Мне, наверное, придется еще не раз к ней обратиться.
Спектакли Кабуки, когда я их опять посмотрел, показались мне чересчур декоративными, экзотическими, да еще вдобавок рассчитанными на экспорт. Декорации заставляли меня вспомнить лавки сувениров, а внешняя изощренность не могла скрыть внутренней незначительности.
Во время моей поездки погода была теплая и влажная. Города появлялись в мелкой сетке дождя, все казалось серым, цвета асфальта, по улицам медленно двигались сплошные потоки мокрых черных зонтиков.
Японское искусство, которое я теперь полюбил, было неярким, темно-коричневым, серо-черным; у него были спокойные формы, негромкие голоса. Больше всего на меня воздействовала глубина сосредоточенного лиризма.
Разумеется, это были только некоторые черты японского искусства, те, о которых я раньше не подозревал: заграничные гастроли и репродукции приучали меня к другой образности.
Парадокс японского искусства состоит в том, писал Эйзенштейн в 1929 году, что, будучи во многих своих видах кинематографичным по структуре, самой кинематографии оно не имеет. Японские ленты тогда не представляли интереса. С тех пор как была написана эта статья, прошло много лет. Японское киноискусство не только появилось на свет, но и оказало заметное влияние на европейское.
Акиру Куросаву мало интересуют Кабуки, зато, как он не раз говорил, повлияли на него традиции Но. Услышав это, еще задолго до поездки в Японию, я удивился: что может роднить древнюю условность (многое в Но сохранилось еще с XIII века) с кинематографической 'образностью, казалось бы, всегда жизненной?
"Жизненность", "кинематографичность",-существуют ли такие понятия в каком-то единственном, застывшем состоянии? ..
"Идиот" Куросавы, на мой взгляд, чудо перевоплощения классики в кино. Страницы Достоевского ожили, слова-тончайшие определения - материализовались. Я увидел на экране глаза Рогожина-бешеные, жгущие, раскаленные угли-именно такие, какими их написал Достоевский.
Но у Тосиро Мифунэ (играющего эту роль) раскосые глаза! И действие фильма происходит в современной Японии. Все не так. Пароход вместо поезда, буддийский талисман взамен нательного креста, каждый обычай свойствен другому народу, ничуть не похожему на русский.
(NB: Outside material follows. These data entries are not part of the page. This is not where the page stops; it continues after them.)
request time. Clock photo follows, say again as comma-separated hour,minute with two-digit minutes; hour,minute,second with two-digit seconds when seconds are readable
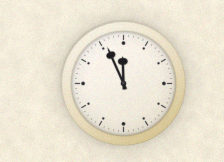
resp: 11,56
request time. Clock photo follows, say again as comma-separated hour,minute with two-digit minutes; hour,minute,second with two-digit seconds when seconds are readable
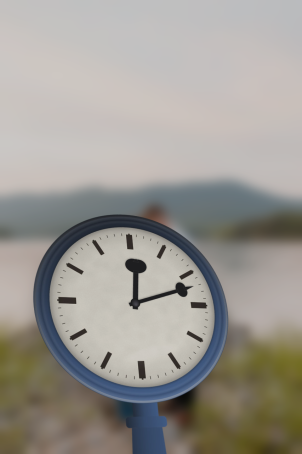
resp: 12,12
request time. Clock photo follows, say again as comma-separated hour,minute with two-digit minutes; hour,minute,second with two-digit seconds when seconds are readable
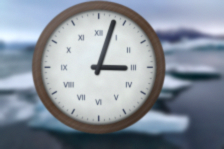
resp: 3,03
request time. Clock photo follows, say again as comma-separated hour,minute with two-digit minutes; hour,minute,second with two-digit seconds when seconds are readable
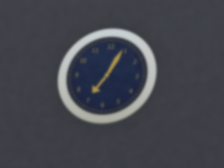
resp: 7,04
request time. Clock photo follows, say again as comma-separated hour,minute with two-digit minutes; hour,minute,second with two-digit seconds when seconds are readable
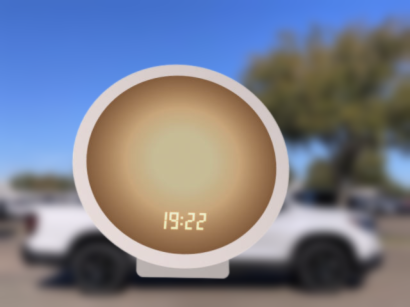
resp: 19,22
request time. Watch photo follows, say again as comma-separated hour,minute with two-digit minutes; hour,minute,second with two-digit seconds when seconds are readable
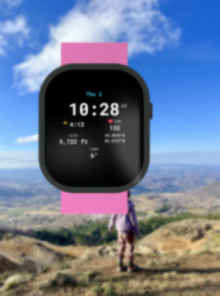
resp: 10,28
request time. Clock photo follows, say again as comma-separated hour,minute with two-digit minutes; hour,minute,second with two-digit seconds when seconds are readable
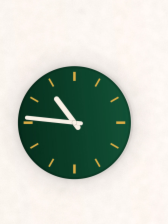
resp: 10,46
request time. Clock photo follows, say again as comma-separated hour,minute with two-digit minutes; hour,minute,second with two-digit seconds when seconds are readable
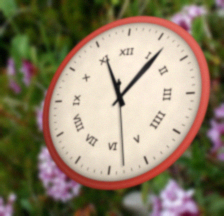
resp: 11,06,28
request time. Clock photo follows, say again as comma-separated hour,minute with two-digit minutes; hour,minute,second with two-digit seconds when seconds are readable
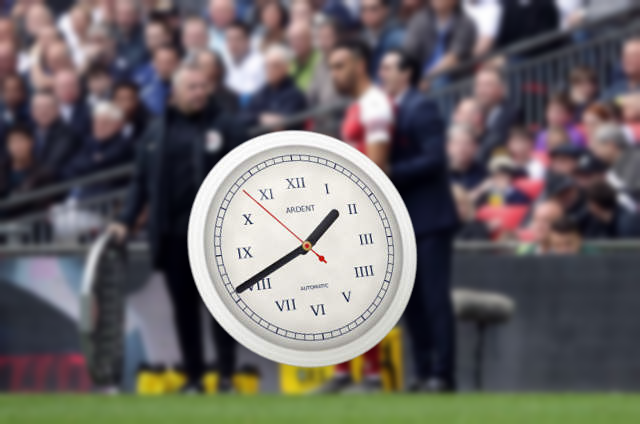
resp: 1,40,53
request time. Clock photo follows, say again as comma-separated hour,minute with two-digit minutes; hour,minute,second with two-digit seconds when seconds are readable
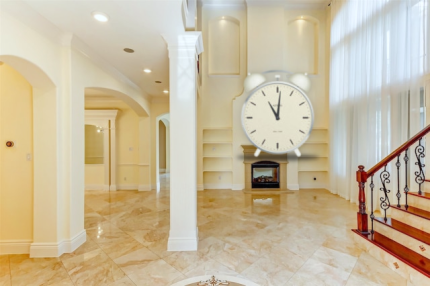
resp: 11,01
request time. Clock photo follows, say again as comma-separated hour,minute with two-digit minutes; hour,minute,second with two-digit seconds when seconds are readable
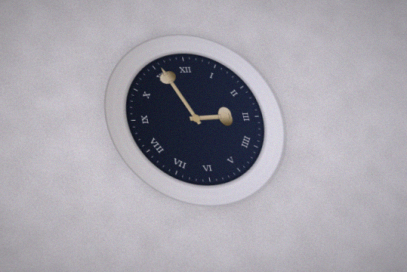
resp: 2,56
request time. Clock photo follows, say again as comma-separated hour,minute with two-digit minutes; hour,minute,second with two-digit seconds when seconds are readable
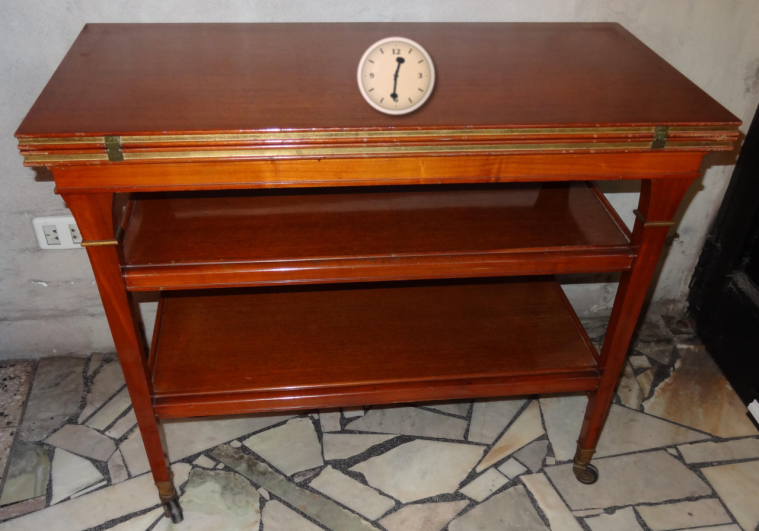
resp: 12,31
И действительно, сперва, когда возникли первые кадры, я не то удивился, не то возмутился: до чего же непохоже! Что ни говори, а каждый из нас смотрит иностранные постановки русской классики с недоверием. Во всяком случае, начинает так смотреть. Но скоро я позабыл о быте, черты лиц другой расы стали для меня привычными. На экране шел снег, витрина лавки была замерзшей, но сквозь заиндевевшее стекло можно было увидеть фотографию, женское лицо. Мгновенно я узнал Настасью Филипповну, ее трагическую красоту. Однако японские глаза? Их я уже не видел. Я оказался в мире Достоевского, среди его героев; это был сложный и причудливый ансамбль его характеров - их странные встречи и расставания; все было иным по внешности и совершенно таким же по внутреннему движению, таким, каким создал этот мир автор.
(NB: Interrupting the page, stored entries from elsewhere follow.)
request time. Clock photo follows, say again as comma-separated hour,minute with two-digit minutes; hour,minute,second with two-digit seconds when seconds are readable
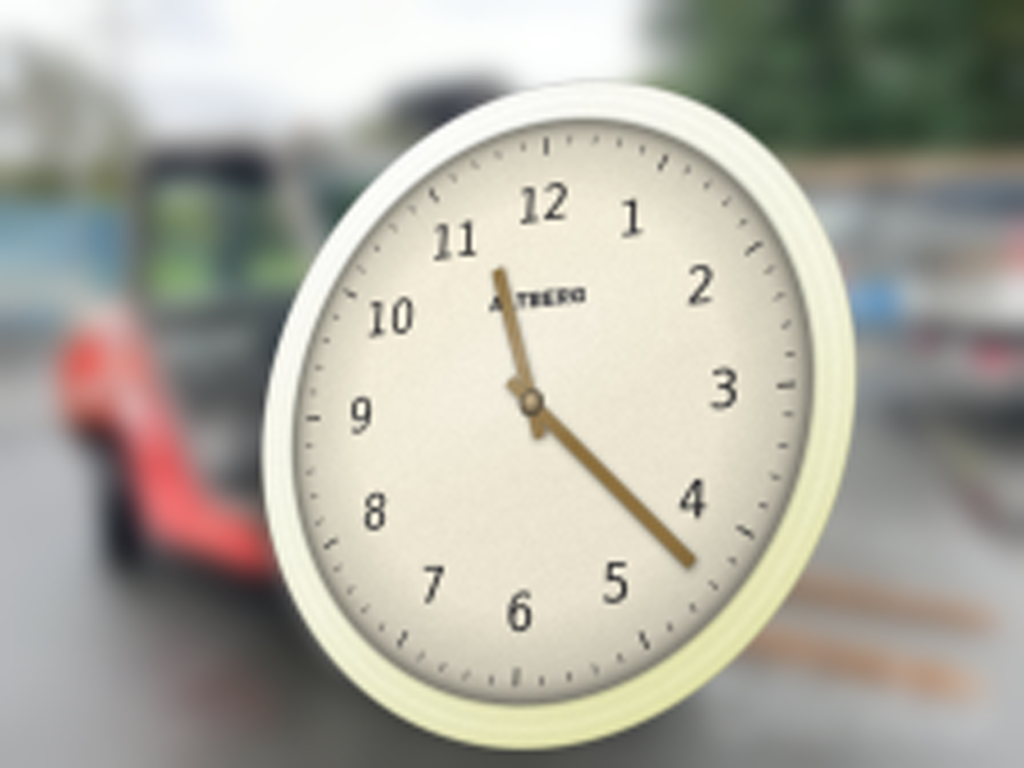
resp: 11,22
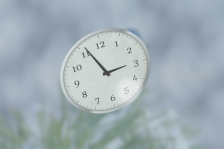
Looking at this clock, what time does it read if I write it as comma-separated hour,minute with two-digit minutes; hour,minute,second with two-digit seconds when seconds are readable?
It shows 2,56
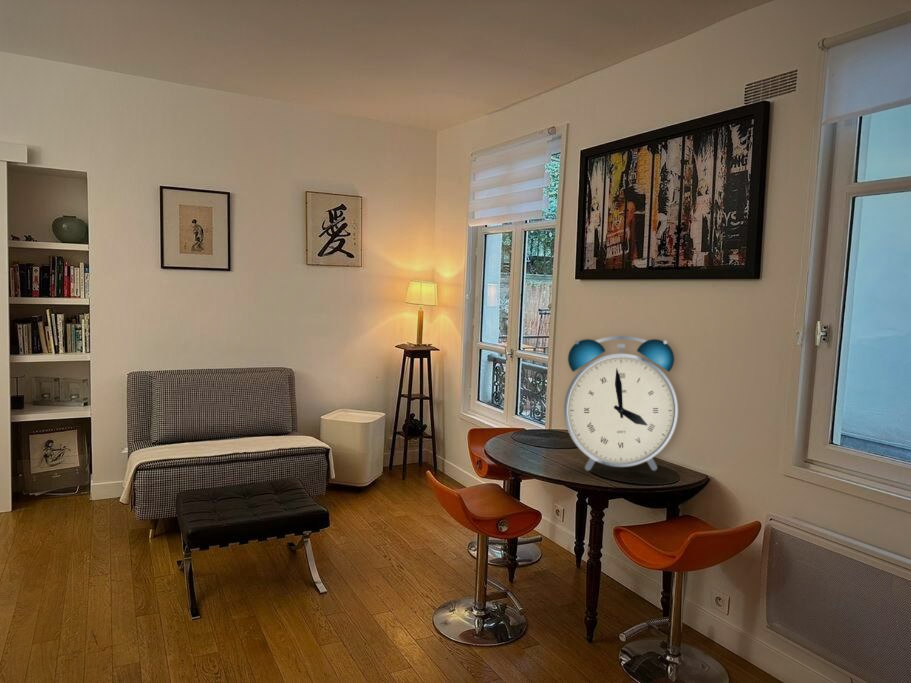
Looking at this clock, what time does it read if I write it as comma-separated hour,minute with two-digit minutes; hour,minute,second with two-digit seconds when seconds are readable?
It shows 3,59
Потом я отчетливо увидел, как люди шли по хорошо знакомому мне Сенному рынку. А Петербурга на экране и впомине не было. Лишь одна-единственная деталь, близкая России, как навязчивый мотив, проходила сквозь фильм: шел снег. Валили белые хлопья, громоздились сугробы, люди скользили по льду, заносило улицы, все становилось белым.
Белое лицо. Белый снег. Два, казалось бы, несхожих образа: японская маска и "Снежная маска" Блока.
Неудача ожидает каждого иностранца, который начинает постановку с воспроизведения чуждых ему деталей быта. Кто-то из американских режиссеров так начинал "Анну Каренину": суповыми ложками накладывали на тарелку черную икру.